Fraction Calculator
Free fraction calculator. Simplify any fraction to its lowest terms using GCD, or add, subtract, multiply, and divide two fractions. Instantly get the simplified fraction, decimal equivalent, and mixed number form.
Simplify fractions and perform addition, subtraction, multiplication, and division with exact results.
A fraction calculator lets you simplify fractions to their lowest terms or perform exact arithmetic — addition, subtraction, multiplication, and division — on two fractions. Results appear as a simplified fraction, a decimal, and a mixed number, so you can work with whichever form suits your needs.
What Is a Fraction?
A fraction represents a part of a whole. It consists of two integers:
- Numerator (top number) — how many parts you have.
- Denominator (bottom number) — how many equal parts the whole is divided into.
For example, 3/4 means 3 out of 4 equal parts.
Types of Fractions
| Type | Description | Example |
|---|---|---|
| Proper | Numerator < denominator | 3/4 |
| Improper | Numerator ≥ denominator | 7/4 |
| Mixed number | Whole + proper fraction | 1¾ |
| Equivalent | Different form, same value | 2/4 = 1/2 |
How to Simplify Fractions
Simplifying (reducing) a fraction means dividing both numerator and denominator by their Greatest Common Divisor (GCD).
Steps:
- Find GCD(numerator, denominator) using the Euclidean algorithm.
- Divide both by the GCD.
Example: Simplify 18/24
- GCD(18, 24) = 6
- 18 ÷ 6 = 3; 24 ÷ 6 = 4
- Result: 3/4
How to Add and Subtract Fractions
Same Denominator
Simply add or subtract the numerators: a/c ± b/c = (a ± b)/c
Example: 3/8 + 1/8 = 4/8 = 1/2
Different Denominators
Use the formula: a/b + c/d = (a×d + c×b) / (b×d), then simplify.
Example: 1/2 + 1/3
- (1×3 + 1×2) / (2×3) = 5/6
- GCD(5, 6) = 1 → already simplified
- Result: 5/6
How to Multiply and Divide Fractions
Multiplication
a/b × c/d = (a×c) / (b×d)
Example: 2/3 × 3/4 = 6/12 = 1/2
Division
a/b ÷ c/d = (a×d) / (b×c) — multiply by the reciprocal.

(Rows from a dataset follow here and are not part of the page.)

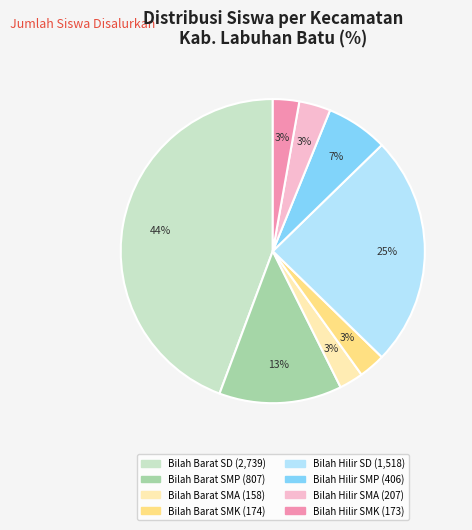

Is there any slice that represents more than half of the pie?

No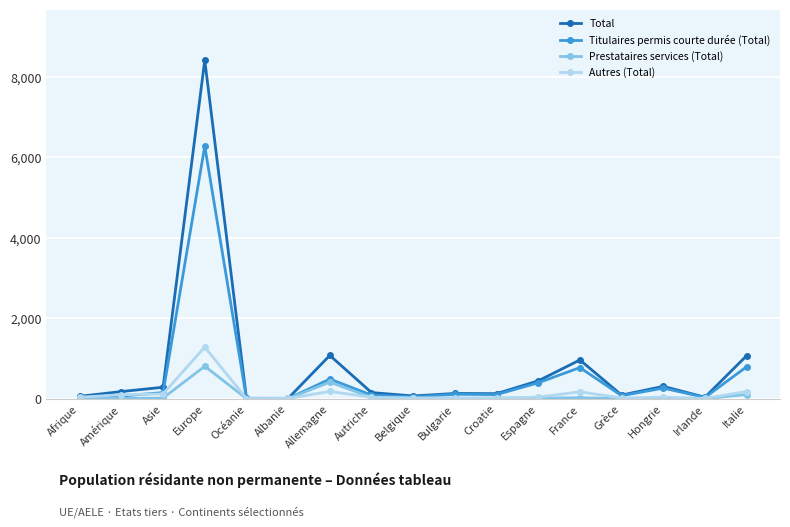

Where is Titulaires permis courte durée (Total) nearest to the value 3138?

Italie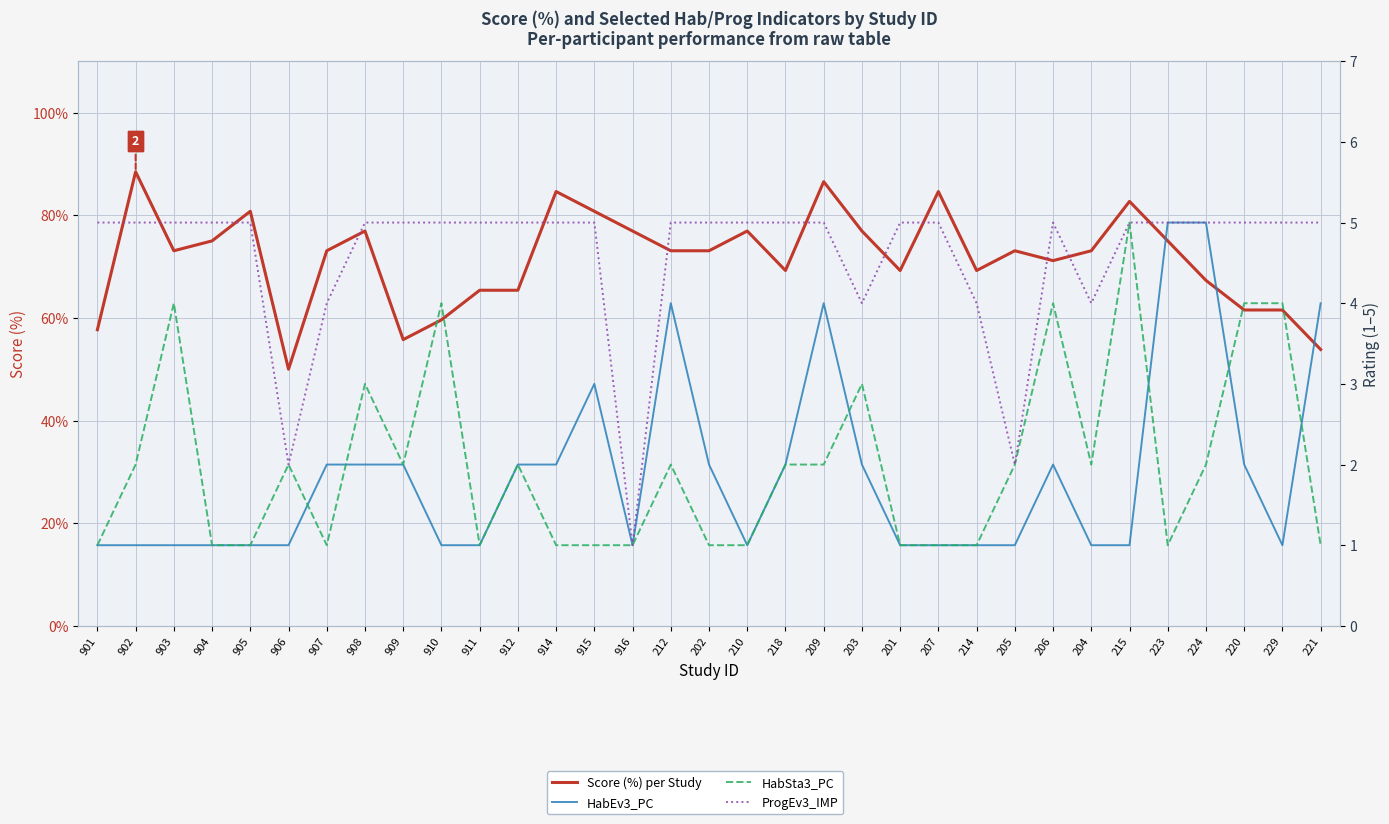

Does the chart display data point markers on the line(s)?

No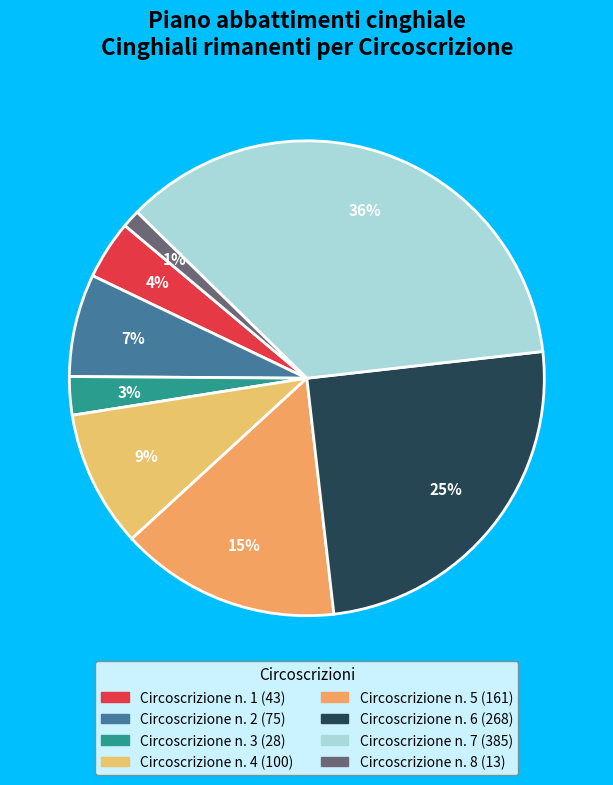

True or false: Circoscrizione n. 2 accounts for 7% of the total.

True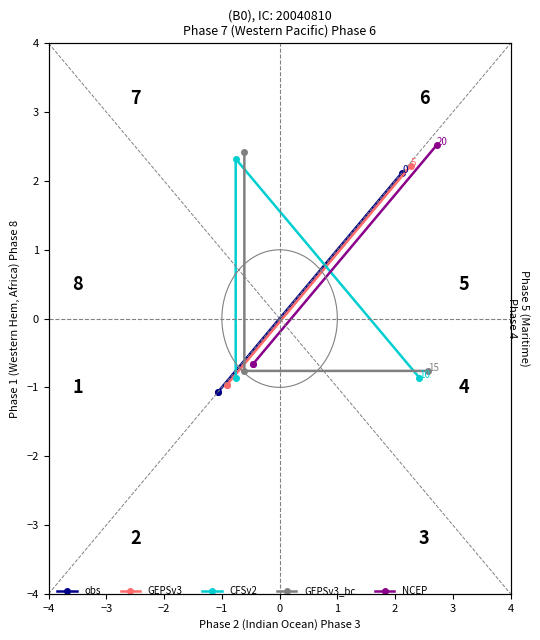

What is the smallest value displayed?

-1.1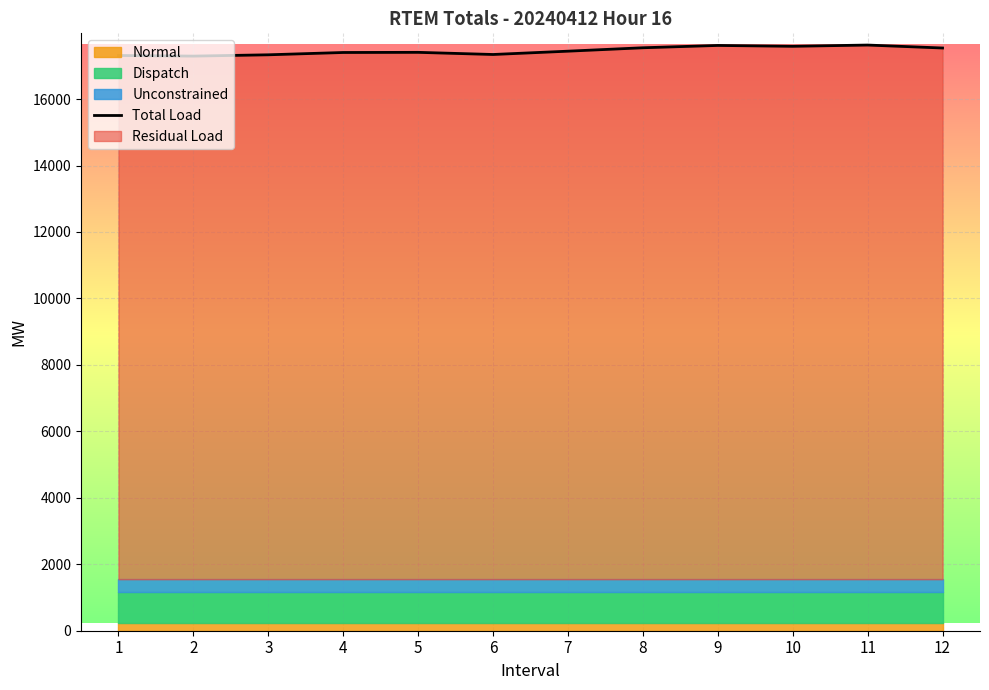

What is the lowest value of the Total Load series?

17292.6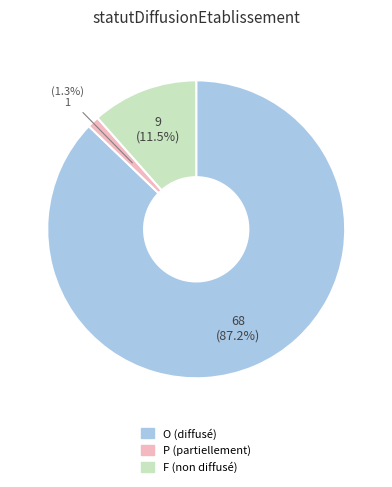

What portion of the pie excludes F?

88.5%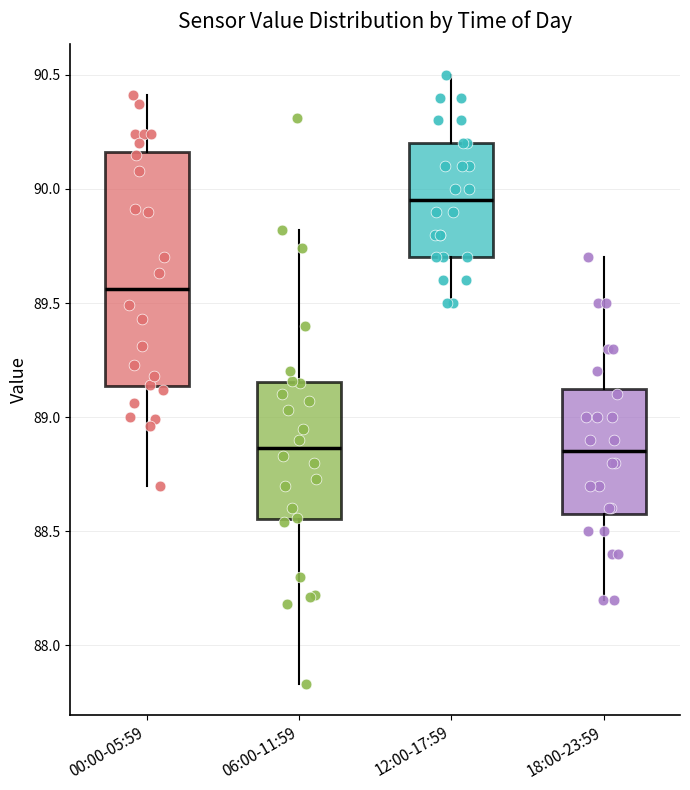

Where does the lower whisker of the box for 00:00-05:59 end on the y-axis? The values are not printed on the chart, so give them approximately, as read against the axis.

88.70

Example: 3/4 ÷ 1/2 = 3/4 × 2/1 = 6/4 = 3/2 (or 1½)
Worked Examples
Example 1 — Adding Unlike Fractions
5/6 + 7/8 = ?
Using the formula:
- Numerator: 5×8 + 7×6 = 40 + 42 = 82
- Denominator: 6×8 = 48
- GCD(82, 48) = 2
- Result: 41/24 = 1 and 17/24 ≈ 1.708
Example 2 — Dividing Fractions (Recipe Scaling)
A recipe calls for 3/4 cup of flour, but you want to make half the recipe.
3/4 ÷ 2 = 3/4 × 1/2 = 3/8 cup of flour.
Example 3 — Simplifying a Large Fraction
Simplify 360/480:
- GCD(360, 480) = 120
- 360 ÷ 120 = 3; 480 ÷ 120 = 4
- Result: 3/4
Common Mistakes
- Adding denominators directly. 1/2 + 1/3 ≠ 2/5. Always find a common denominator first.
- Forgetting to simplify after arithmetic. Always check if the result can be reduced.
- Dividing instead of multiplying by the reciprocal. To divide by a fraction, flip the second fraction and multiply.
- Ignoring the sign. Negative fractions: (-3)/4 = 3/(-4) = -3/4. The denominator should always be positive in the simplified form.
Frequently Asked Questions
What is the GCD and why does it matter? The Greatest Common Divisor (GCD) is the largest integer that divides both numbers without remainder. Dividing numerator and denominator by the GCD gives the simplest form of a fraction. The Euclidean algorithm finds it efficiently: GCD(a, b) = GCD(b, a mod b) repeated until b = 0.
What is the difference between an improper fraction and a mixed number? They represent the same value in different forms. 7/4 is an improper fraction (numerator ≥ denominator). 1¾ is the mixed number form (1 whole + 3/4). This calculator shows both.
Can fractions have negative denominators? Mathematically yes, but by convention the denominator is always written as positive. A negative fraction is shown with the minus sign on the numerator: -3/4.
How do I compare two fractions? Convert both to the same denominator (or to decimals) and compare. For example, which is larger, 5/8 or 3/5? 5/8 = 0.625, 3/5 = 0.600, so 5/8 is larger.